We guarantee live delivery and 48-hour survivability.
We do NOT guarantee one-day delivery. We have no control over the USPS and have never been able to collect on their overnight guarantee. So if your birds take more than one day to arrive, we will not refund the shipping cost, nor will we file for a refund.
As egg laying depends on many factors beyond our control (lighting, water, feed, air quality) we do not guarantee that our birds will lay eggs by a certain date or at a particular rate.
We want you to be pleased with the birds you receive from us. If you have issues with them, even beyond the 48-hour window of our guarantee, please contact us by email at firstname.lastname@example.org to let us know. We are not able to send replacements because of shipping costs, but in some cases, we can provide a refund.
Ordering and Shipping (1)
A straight run of chicks simply means that we sell them to you as-hatched, with no attempt made to separate out or distinguish males or females. We do not employ a sexor (someone who is able to determine at hatch time which chicks are males and which are females), so all of our chick sales are straight run only.
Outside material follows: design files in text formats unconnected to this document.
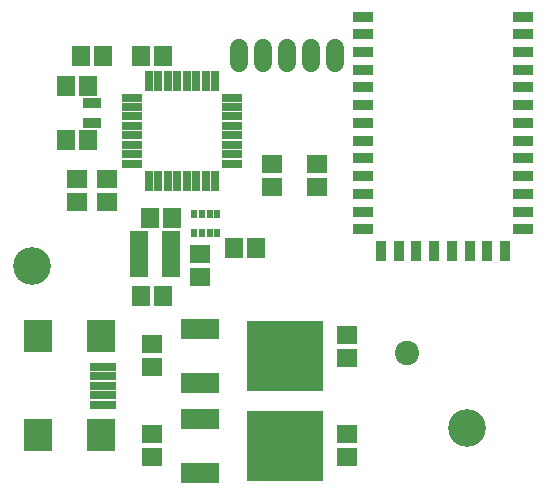
<source format=gbr>
G04 EAGLE Gerber RS-274X export*
G75*
%MOMM*%
%FSLAX34Y34*%
%LPD*%
%INSoldermask Top*%
%IPPOS*%
%AMOC8*
5,1,8,0,0,1.08239X$1,22.5*%
G01*
%ADD10R,1.503200X1.703200*%
%ADD11R,1.703200X1.503200*%
%ADD12R,1.703200X0.838200*%
%ADD13R,0.838200X1.703200*%
%ADD14R,1.678200X0.803200*%
%ADD15R,0.803200X1.678200*%
%ADD16R,6.403200X6.003200*%
%ADD17R,3.203200X1.803200*%
%ADD18R,1.603200X0.903200*%
%ADD19R,0.553200X0.703200*%
%ADD20R,2.403200X2.703200*%
%ADD21R,2.203200X0.703200*%
%ADD22C,1.524000*%
%ADD23C,2.061400*%
%ADD24C,3.203200*%
%ADD25R,1.503200X4.003200*%


D10*
X200000Y292100D03*
X181000Y292100D03*
X136500Y469900D03*
X117500Y469900D03*
X136500Y424180D03*
X117500Y424180D03*
D11*
X152400Y390500D03*
X152400Y371500D03*
X127000Y390500D03*
X127000Y371500D03*
X292100Y384200D03*
X292100Y403200D03*
X190500Y155600D03*
X190500Y174600D03*
X190500Y231800D03*
X190500Y250800D03*
X355600Y155600D03*
X355600Y174600D03*
X355600Y239420D03*
X355600Y258420D03*
X231140Y308000D03*
X231140Y327000D03*
D10*
X259740Y332740D03*
X278740Y332740D03*
X149200Y495300D03*
X130200Y495300D03*
D11*
X330200Y384200D03*
X330200Y403200D03*
D12*
X369500Y528320D03*
X369500Y513320D03*
X369500Y498320D03*
X369500Y483320D03*
X369500Y468320D03*
X369500Y453320D03*
X369500Y438320D03*
X369500Y423320D03*
X369500Y408320D03*
X369500Y393320D03*
X369500Y378320D03*
X369500Y363320D03*
X369500Y348320D03*
D13*
X384500Y329570D03*
X399500Y329570D03*
X414500Y329570D03*
X429500Y329570D03*
X444500Y329570D03*
X459500Y329570D03*
X474500Y329570D03*
X489500Y329570D03*
D12*
X504500Y348320D03*
X504500Y363320D03*
X504500Y378320D03*
X504500Y393320D03*
X504500Y408320D03*
X504500Y423320D03*
X504500Y438320D03*
X504500Y453320D03*
X504500Y468320D03*
X504500Y483320D03*
X504500Y498320D03*
X504500Y513320D03*
X504500Y528320D03*
D14*
X173520Y459800D03*
X173520Y451800D03*
X173520Y443800D03*
X173520Y435800D03*
X173520Y427800D03*
X173520Y419800D03*
X173520Y411800D03*
X173520Y403800D03*
D15*
X187900Y389420D03*
X195900Y389420D03*
X203900Y389420D03*
X211900Y389420D03*
X219900Y389420D03*
X227900Y389420D03*
X235900Y389420D03*
X243900Y389420D03*
D14*
X258280Y403800D03*
X258280Y411800D03*
X258280Y419800D03*
X258280Y427800D03*
X258280Y435800D03*
X258280Y443800D03*
X258280Y451800D03*
X258280Y459800D03*
D15*
X243900Y474180D03*
X235900Y474180D03*
X227900Y474180D03*
X219900Y474180D03*
X211900Y474180D03*
X203900Y474180D03*
X195900Y474180D03*
X187900Y474180D03*
D16*
X303200Y241300D03*
D17*
X231400Y264100D03*
X231400Y218500D03*
D16*
X303200Y165100D03*
D17*
X231400Y187900D03*
X231400Y142300D03*
D18*
X139700Y455540D03*
X139700Y438540D03*
D10*
X200000Y495300D03*
X181000Y495300D03*
X207620Y358140D03*
X188620Y358140D03*
D19*
X232970Y361060D03*
X232970Y345060D03*
X239470Y361060D03*
X239470Y345060D03*
X226470Y345060D03*
X226470Y361060D03*
X245970Y361060D03*
X245970Y345060D03*
D20*
X147000Y257900D03*
X147000Y173900D03*
X94000Y257900D03*
X94000Y173900D03*
D21*
X149500Y231900D03*
X149500Y223900D03*
X149500Y215900D03*
X149500Y207900D03*
X149500Y199900D03*
D22*
X345440Y488696D02*
X345440Y501904D01*
X325120Y501904D02*
X325120Y488696D01*
X304800Y488696D02*
X304800Y501904D01*
X284480Y501904D02*
X284480Y488696D01*
X264160Y488696D02*
X264160Y501904D01*
D23*
X406400Y243840D03*
D24*
X457200Y180340D03*
D25*
X179540Y327660D03*
X206540Y327660D03*
D24*
X88900Y317500D03*
M02*

</source>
Please note that this does not mean that you’ll get an exact 50-50 split, particularly if you order a small number of chicks. If you order 10 chicks, for example, there is still about a one-in-five-hundred chance that they’ll all be males or all be females. But generally, for larger orders, you’ll find a mixture of both males and females. We make no guarantee with our orders as to how many males or females you will end up with.
How a flock is raised is as important as genetics in determining temperament, so how you raise the chicks will have a large effect on the friendliness of your birds. A flock that receives positive human interaction from day one is more likely to be friendly than a flock with only sporadic human interaction. When we select our breeders, we AVOID SELECTING aggressive males. Even so, a good male will be predisposed to protect the flock. So, if he thinks you are acting like a predator or sees you as a threat, he will likely challenge you.
People use these terms multiple ways in different contexts. On our website and in our catalog, “cock” describes a male bird over a year old. “Hens” are female birds over a year old. “Cockerels” are male birds up to a year old, and a “pullets” are female birds up to a year old. This usage is based on how these terms are defined in the APA Standard.
The 10 percent rule, or the rule of 10s, is based on genetic variability. Whenever you hatch poultry, even offspring from the same parents, the quality of the offspring will vary. Some birds will be about average. Some will be above average, and some will be below average. This is why it’s important to cull. Only about 1 out of 10 (or 10%) will be far enough above average to consider using them as breeders.
There are variations on this rule and how it is used. It’s not uncommon for breeders to select only the top 5% of male offspring as breeders (since fewer males are needed) while keeping the top 20% of females.
And some breeders, seeking improve their flocks more rapidly or more extensively, will select only the top 1% of offspring as breeders.
How this affects you, as a potential customer, is that you can expect some variability between the birds that you order from us. If you plan on starting your own breeding flocks, let us know, and we can help you determine how many birds to order to have a good starting point.
Pen mating is where you put a rooster (or cockerel) with a group of hens (or pullets) in a single pen. The rooster will mate with any of the hens in the pen, so you’ll know the sire, but you won’t know for certain which hen the eggs came from (unless you use a trapnest). It is often used in spiral mating or clan mating breeding systems.